Coupure annuelle : arrêtez de courir pour progresser encore !

En hiver, couper, c’est-à-dire mettre la course à pied sur pause, c’est important. Suivez nos conseils pour récupérer au mieux en vue de continuer à progresser au printemps.

coupure annuelle
Il faut s’avoir se régénérer pour mieux repartir du bon pied.

La récupération fait partie de l’entraînement, on le dira jamais assez. C’est elle qui permet à votre organisme d’assimiler parfaitement le travail un peu difficile, indispensable à votre progression. La notion de récupération est donc incontournable permettant une programmation efficace et sans danger pour votre santé.

Non à l’enchaînement !

D’ailleurs, on recommande de ne jamais enchaîner deux plans dont la finalité est votre participation à une compétition, sans observer une période de récupération de deux semaines. C’est elle qui vous permet d’assimiler votre travail sur plusieurs mois et qui provoque un véritable « palier de progression » vous offrant la possibilité de revoir à la hausse votre prochain objectif. 

De même, deux séances dures ne doivent se succéder en deux jours sous aucun prétexte. Même si vous avez pris du retard à cause de facteurs extérieurs à votre entraînement, ne cherchez jamais à rattraper le temps perdu. Vous iriez droit à la blessure, au surentraînement, à un état de fatigue anormal ou bien, au minimum, à une erreur de planification inversant votre processus de progression.

Il vaut mieux décider soi-même de se reposer quelques temps que d’y être contraint par une blessure ou un incident de parcours, n’est-ce pas ?

Comment organiser sa coupure annuelle ?

Vous disposez de deux alternatives pour votre coupure annuelle. La première consiste à réduire votre entraînement à l’approche de vacances, puis de couper complètement pour vous consacrer à votre famille, par exemple. Cette solution constitue un véritable break mais le repos complet dans une période d’inactivité professionnelle (absence de dépense énergétique de ce côté-là) risque fort de provoquer une prise de poids qui rendra la reprise plus difficile et longue.

L’autre alternative s’appuie sur un raisonnement plus pratique. Pourquoi ne pas courir lorsque je serai en vacances et, donc, que je disposerai de temps libre ? J’en profite donc pour caler ma coupure juste avant des vacances. Dans un tel cas, votre reprise en douceur de l’entraînement tombera en plein dans vos congés. Sans avoir à prévoir de grosses séances qui seraient néfastes juste après votre période de repos complet, vous pourrez tranquillement effectuer des footings ou autres activités physiques en famille.

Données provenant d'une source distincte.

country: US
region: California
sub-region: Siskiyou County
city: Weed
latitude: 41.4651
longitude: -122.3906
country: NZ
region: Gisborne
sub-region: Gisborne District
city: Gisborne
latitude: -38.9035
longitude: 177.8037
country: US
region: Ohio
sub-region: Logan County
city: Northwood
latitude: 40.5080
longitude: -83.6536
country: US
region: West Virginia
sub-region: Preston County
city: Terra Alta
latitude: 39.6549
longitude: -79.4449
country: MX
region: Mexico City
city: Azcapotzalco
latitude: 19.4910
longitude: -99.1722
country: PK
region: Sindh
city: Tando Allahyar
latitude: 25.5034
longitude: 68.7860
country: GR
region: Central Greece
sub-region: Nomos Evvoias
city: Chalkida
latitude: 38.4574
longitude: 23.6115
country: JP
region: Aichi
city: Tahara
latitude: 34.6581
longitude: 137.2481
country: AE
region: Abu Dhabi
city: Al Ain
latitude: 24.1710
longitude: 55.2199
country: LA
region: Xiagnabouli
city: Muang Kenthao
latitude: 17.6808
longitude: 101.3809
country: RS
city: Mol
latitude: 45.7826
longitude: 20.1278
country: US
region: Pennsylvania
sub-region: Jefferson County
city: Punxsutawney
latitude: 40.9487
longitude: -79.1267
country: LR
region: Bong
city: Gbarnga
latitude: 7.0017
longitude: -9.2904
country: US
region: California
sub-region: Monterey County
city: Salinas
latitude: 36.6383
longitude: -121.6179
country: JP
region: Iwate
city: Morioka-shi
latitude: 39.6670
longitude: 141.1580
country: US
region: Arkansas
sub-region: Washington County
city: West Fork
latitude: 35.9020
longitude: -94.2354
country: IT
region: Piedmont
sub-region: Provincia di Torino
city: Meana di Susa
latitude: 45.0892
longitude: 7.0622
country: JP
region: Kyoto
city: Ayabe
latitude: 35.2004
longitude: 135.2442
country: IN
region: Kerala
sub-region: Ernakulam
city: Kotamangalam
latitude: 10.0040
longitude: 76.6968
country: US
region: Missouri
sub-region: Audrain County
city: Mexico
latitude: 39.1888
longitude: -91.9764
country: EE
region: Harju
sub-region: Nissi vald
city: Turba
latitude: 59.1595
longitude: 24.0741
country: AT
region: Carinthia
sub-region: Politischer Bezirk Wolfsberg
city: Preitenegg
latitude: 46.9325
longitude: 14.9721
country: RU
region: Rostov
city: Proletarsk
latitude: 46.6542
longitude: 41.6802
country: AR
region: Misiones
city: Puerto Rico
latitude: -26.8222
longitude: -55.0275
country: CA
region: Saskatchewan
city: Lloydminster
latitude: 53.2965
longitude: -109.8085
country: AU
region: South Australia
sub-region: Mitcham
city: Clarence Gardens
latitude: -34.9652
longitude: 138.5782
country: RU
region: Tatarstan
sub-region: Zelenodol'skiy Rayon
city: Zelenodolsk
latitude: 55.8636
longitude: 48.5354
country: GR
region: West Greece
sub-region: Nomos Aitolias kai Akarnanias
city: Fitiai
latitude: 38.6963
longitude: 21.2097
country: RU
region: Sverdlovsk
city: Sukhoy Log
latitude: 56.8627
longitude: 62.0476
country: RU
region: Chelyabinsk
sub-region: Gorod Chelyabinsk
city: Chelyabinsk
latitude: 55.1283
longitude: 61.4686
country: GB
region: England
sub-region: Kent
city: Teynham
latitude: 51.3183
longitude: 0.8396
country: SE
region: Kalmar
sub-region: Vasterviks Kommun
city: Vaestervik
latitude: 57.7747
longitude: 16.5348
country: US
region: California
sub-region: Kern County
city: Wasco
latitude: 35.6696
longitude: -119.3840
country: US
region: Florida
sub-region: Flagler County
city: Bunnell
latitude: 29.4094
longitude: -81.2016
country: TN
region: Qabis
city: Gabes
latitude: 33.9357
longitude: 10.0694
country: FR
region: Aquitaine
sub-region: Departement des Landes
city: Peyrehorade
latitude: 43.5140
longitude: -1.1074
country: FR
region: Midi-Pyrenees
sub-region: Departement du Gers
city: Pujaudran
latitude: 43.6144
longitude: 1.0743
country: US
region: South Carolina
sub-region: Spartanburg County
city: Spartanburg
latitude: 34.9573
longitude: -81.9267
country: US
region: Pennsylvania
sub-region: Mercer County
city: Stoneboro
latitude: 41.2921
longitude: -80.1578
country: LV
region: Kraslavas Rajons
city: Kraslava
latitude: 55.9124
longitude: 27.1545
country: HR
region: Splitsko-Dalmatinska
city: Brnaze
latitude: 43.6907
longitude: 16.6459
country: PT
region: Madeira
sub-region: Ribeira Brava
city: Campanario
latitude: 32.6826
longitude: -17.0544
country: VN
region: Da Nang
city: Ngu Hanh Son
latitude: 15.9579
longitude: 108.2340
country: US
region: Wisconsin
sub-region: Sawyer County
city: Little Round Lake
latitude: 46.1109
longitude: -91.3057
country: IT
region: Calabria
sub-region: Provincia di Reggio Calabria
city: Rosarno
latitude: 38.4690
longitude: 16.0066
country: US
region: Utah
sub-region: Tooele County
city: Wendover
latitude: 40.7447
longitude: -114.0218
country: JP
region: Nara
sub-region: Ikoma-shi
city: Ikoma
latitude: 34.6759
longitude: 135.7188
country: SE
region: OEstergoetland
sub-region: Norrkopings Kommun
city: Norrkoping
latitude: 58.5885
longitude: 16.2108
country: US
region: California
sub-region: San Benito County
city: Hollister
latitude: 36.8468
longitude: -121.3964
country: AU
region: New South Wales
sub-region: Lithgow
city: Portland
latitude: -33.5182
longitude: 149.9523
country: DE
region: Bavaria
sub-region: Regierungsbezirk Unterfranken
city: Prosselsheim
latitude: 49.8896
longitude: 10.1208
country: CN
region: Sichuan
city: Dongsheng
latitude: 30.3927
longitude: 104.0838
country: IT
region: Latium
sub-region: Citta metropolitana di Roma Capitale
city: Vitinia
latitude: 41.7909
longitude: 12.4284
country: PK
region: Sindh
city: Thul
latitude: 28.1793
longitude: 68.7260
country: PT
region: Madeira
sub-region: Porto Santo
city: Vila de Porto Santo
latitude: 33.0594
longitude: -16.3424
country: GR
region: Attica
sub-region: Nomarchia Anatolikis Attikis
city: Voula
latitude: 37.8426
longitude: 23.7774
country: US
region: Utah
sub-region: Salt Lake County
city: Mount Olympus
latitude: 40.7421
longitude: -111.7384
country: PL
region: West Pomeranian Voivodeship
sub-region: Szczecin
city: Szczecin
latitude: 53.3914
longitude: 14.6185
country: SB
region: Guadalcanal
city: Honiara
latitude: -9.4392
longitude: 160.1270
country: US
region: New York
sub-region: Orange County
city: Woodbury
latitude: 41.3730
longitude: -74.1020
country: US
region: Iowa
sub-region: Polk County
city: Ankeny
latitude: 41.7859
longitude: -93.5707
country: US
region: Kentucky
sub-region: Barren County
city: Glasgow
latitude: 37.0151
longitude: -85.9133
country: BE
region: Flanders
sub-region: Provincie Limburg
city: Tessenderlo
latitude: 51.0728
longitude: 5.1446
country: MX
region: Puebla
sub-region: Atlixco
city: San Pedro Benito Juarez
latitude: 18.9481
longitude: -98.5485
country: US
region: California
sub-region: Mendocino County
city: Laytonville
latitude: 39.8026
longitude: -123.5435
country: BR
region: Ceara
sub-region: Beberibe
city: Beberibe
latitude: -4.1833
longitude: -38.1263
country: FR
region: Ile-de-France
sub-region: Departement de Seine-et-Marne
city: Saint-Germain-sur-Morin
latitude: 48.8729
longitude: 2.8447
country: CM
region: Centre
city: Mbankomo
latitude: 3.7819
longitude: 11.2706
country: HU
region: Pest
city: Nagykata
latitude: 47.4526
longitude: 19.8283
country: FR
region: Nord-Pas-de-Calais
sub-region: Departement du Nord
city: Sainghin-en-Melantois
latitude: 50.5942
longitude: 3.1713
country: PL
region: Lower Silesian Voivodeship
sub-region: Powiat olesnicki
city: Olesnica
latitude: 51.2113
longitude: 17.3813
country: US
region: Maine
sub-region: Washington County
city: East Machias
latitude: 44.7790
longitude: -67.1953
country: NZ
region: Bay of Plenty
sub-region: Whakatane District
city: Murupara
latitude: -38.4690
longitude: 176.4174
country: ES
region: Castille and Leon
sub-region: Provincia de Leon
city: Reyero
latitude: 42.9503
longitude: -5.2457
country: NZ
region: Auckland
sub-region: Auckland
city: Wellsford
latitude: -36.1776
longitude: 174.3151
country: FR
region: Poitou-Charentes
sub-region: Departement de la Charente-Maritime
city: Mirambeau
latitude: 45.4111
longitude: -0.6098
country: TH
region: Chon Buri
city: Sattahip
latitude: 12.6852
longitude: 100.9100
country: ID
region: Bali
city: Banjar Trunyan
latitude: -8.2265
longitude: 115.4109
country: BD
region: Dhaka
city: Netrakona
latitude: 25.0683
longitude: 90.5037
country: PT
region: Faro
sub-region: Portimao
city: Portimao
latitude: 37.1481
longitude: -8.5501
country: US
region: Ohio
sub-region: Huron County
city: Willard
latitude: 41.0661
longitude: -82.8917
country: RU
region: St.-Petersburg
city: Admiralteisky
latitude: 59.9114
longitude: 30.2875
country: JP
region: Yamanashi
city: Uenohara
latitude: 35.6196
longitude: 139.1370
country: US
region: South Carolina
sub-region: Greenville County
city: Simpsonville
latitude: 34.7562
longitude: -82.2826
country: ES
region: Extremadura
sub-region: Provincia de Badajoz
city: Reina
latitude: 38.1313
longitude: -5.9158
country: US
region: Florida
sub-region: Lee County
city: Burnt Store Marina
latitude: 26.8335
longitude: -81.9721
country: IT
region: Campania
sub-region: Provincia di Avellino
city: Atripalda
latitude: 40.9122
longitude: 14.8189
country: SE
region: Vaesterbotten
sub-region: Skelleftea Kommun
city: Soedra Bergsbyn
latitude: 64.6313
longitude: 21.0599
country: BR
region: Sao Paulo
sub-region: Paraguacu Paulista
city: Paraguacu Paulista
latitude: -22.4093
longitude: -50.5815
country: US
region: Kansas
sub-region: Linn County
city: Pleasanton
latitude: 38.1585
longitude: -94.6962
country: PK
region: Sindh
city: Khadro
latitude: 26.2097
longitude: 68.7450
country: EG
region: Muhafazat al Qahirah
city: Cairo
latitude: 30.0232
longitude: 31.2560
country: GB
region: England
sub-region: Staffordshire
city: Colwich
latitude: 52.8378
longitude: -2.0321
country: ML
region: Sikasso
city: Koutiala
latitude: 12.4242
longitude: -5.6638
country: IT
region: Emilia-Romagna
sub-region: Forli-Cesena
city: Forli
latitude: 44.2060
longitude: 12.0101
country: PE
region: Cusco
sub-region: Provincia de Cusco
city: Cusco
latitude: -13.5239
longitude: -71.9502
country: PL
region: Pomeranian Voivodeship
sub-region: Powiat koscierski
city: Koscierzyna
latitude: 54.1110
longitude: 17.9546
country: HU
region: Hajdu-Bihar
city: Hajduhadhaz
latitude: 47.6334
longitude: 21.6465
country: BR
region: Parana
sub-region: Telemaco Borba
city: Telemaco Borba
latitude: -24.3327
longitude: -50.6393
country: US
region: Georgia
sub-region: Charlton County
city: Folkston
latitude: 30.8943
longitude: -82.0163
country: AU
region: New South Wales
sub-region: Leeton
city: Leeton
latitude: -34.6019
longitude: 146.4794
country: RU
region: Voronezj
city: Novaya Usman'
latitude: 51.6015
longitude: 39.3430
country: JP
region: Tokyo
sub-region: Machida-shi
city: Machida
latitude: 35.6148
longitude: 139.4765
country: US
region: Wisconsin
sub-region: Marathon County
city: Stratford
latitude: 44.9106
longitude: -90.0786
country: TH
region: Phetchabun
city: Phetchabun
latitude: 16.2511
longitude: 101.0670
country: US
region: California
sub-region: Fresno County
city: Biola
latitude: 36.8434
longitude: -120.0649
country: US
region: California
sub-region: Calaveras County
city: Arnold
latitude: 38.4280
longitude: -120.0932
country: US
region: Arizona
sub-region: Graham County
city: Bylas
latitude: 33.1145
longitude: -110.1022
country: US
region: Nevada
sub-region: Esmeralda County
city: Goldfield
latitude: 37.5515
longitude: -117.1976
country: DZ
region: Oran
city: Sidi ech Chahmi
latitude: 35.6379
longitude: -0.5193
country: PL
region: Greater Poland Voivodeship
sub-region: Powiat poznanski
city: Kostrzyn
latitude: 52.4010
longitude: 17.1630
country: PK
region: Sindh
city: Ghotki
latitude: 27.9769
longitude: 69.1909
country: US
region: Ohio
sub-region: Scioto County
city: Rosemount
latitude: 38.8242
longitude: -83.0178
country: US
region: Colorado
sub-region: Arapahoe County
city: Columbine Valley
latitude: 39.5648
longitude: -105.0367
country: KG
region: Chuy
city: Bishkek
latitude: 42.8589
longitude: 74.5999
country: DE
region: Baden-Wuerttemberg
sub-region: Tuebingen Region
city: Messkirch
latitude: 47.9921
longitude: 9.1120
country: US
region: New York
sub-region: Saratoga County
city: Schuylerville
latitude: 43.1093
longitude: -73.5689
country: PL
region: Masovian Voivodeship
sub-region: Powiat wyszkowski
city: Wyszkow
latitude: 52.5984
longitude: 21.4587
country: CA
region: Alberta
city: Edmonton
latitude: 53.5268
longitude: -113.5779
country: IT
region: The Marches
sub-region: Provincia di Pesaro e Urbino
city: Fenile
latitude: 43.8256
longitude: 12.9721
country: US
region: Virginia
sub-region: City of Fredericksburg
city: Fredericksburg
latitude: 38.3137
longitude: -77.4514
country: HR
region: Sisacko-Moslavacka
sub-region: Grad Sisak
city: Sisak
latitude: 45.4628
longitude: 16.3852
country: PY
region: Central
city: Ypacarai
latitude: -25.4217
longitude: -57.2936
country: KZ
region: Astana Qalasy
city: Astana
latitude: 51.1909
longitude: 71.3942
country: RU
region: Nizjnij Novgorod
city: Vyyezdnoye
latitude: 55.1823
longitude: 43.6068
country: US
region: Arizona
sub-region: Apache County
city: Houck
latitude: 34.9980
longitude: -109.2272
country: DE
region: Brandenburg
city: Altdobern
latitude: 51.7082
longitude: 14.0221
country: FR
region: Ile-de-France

Quelle durée pour votre coupure annuelle ?

Le nombre de semaines de repos correspondant à votre nombre habituel de sorties par semaine semble un bon compromis. Par exemple, 5 semaines semblent constituer une période idéale pour un coureur qui s’entraîne 5 fois par semaine, trois sont suffisantes pour celui qui ne court que 3 fois par semaine (supprimer dans ce cas les semaines 2 et 4). Si vous courez 4 fois par semaine, supprimé la semaine 4. Voici comment organiser votre coupure :

Semaine 1 : 50% de votre volume d’entraînement habituel. 
Semaine 2 : 20% de votre volume d’entraînement habituel. 
Semaine 3 : Repos complet. 
Semaine 4 : Repos complet. 
Semaine 5 : 30% de votre volume d’entraînement habituel. 
Semaine 6 : Début de reprise progressive…

Une réelle période de transition

Pendant votre coupure annuelle, analysez votre pratique et prenez le temps (puisque vous en avez en période de repos) de noter tout ce que vous décidez dans un carnet, agenda professionnel ou carnet d’entraînement. C’est très important de conserver une trace indélébile qui servira de référence pour votre entraînement. Consignez toutes les dates et les épreuves que vous sélectionnez. En fonction de ces dates, prévoyez les grandes lignes de votre préparation. 

Faites aussi un bilan matériel. En particulier, observez vos chaussures et vérifiez qu’elles ne soient pas trop usées. Si tel est le cas, changez juste avant votre reprise en douceur.